- [TASK PROMPT]: Reproduce word for word the lines of the items from the one containing "Cum se manifestă depresia" through the one containing "observat și la maimuțe", including both of those lines.

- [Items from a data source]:
- - -

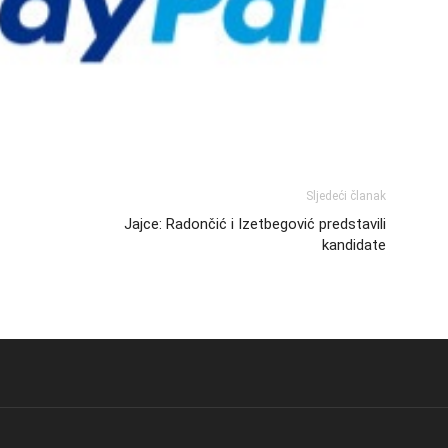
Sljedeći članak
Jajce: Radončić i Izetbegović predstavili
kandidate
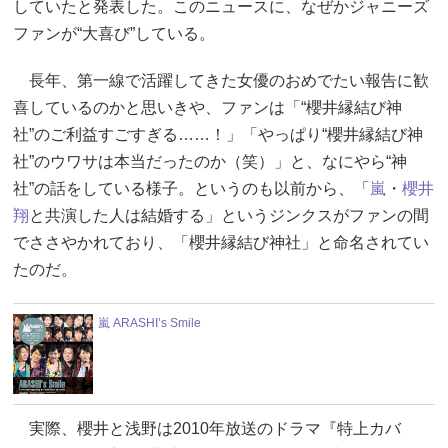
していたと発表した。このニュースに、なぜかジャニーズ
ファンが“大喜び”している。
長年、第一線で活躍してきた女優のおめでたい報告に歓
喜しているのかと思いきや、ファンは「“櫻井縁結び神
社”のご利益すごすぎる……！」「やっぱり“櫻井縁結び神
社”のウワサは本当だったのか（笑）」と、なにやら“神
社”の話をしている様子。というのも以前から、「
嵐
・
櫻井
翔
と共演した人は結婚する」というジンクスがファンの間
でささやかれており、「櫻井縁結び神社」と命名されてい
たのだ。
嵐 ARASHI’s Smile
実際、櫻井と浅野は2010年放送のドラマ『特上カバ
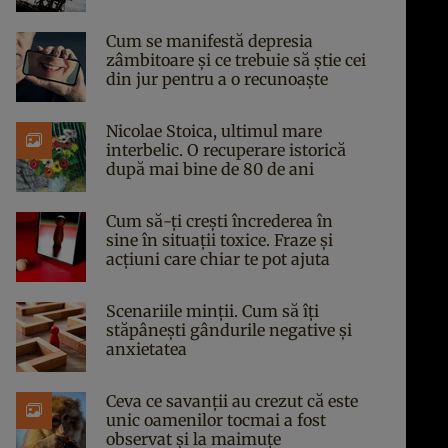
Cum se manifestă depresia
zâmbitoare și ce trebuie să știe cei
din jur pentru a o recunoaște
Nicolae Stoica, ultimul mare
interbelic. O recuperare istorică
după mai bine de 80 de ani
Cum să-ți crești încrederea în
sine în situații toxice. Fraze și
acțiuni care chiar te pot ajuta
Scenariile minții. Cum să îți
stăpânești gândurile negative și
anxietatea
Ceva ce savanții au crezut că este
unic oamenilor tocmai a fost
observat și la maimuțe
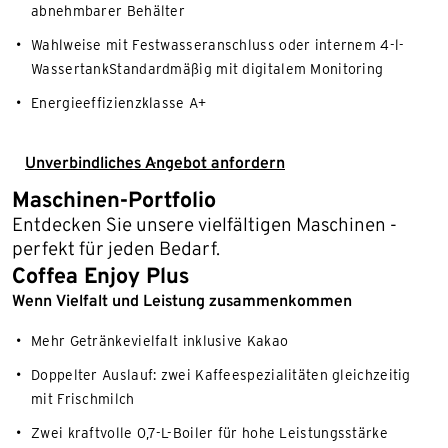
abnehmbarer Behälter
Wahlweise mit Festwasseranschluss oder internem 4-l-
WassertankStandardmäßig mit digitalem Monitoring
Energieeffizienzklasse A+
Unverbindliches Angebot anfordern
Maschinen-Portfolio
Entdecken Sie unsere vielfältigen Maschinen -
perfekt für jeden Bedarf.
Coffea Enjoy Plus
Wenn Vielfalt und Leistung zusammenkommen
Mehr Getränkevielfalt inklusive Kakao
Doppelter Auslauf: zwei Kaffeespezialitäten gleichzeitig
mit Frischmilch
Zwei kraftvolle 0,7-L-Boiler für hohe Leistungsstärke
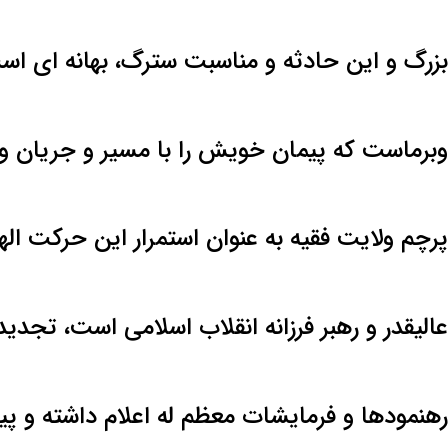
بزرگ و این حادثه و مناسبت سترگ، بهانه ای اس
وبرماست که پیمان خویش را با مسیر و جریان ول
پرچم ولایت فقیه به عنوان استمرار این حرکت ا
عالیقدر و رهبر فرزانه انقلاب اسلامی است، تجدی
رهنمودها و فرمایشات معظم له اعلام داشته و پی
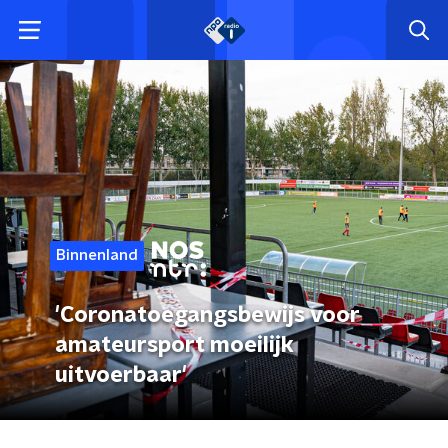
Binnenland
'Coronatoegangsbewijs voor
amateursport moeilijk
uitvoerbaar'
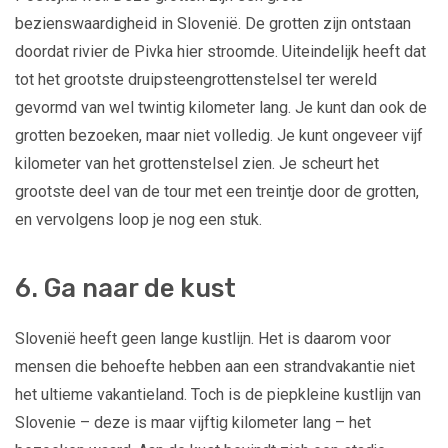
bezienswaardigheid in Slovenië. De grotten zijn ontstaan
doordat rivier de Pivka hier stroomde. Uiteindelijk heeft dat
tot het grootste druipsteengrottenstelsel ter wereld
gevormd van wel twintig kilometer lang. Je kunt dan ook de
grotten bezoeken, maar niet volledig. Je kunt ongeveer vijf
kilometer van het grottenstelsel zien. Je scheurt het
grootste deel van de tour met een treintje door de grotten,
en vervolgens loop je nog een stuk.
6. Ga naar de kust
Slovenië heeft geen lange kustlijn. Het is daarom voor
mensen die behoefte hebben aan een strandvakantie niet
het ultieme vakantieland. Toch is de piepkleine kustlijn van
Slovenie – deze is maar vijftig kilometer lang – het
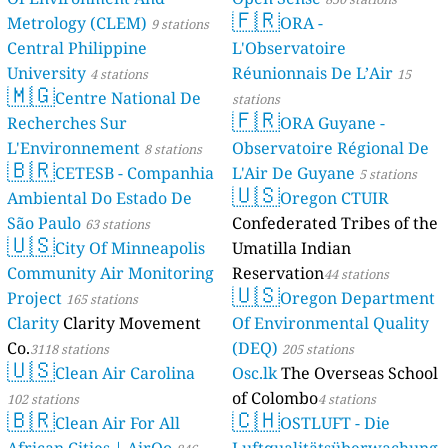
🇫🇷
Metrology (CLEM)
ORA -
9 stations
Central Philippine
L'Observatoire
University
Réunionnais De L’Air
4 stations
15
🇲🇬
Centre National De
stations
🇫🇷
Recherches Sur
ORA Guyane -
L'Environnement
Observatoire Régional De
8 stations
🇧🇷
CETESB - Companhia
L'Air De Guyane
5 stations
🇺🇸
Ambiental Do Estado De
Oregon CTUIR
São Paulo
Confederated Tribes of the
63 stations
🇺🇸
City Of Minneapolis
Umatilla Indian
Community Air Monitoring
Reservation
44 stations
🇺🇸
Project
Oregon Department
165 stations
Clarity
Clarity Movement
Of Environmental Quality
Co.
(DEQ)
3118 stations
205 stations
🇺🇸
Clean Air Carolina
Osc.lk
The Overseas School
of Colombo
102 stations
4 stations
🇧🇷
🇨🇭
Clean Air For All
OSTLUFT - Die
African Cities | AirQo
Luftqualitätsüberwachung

- - -

- [OUTPUT BELOW]:
Cum se manifestă depresia
zâmbitoare și ce trebuie să știe cei
din jur pentru a o recunoaște
Nicolae Stoica, ultimul mare
interbelic. O recuperare istorică
după mai bine de 80 de ani
Cum să-ți crești încrederea în
sine în situații toxice. Fraze și
acțiuni care chiar te pot ajuta
Scenariile minții. Cum să îți
stăpânești gândurile negative și
anxietatea
Ceva ce savanții au crezut că este
unic oamenilor tocmai a fost
observat și la maimuțe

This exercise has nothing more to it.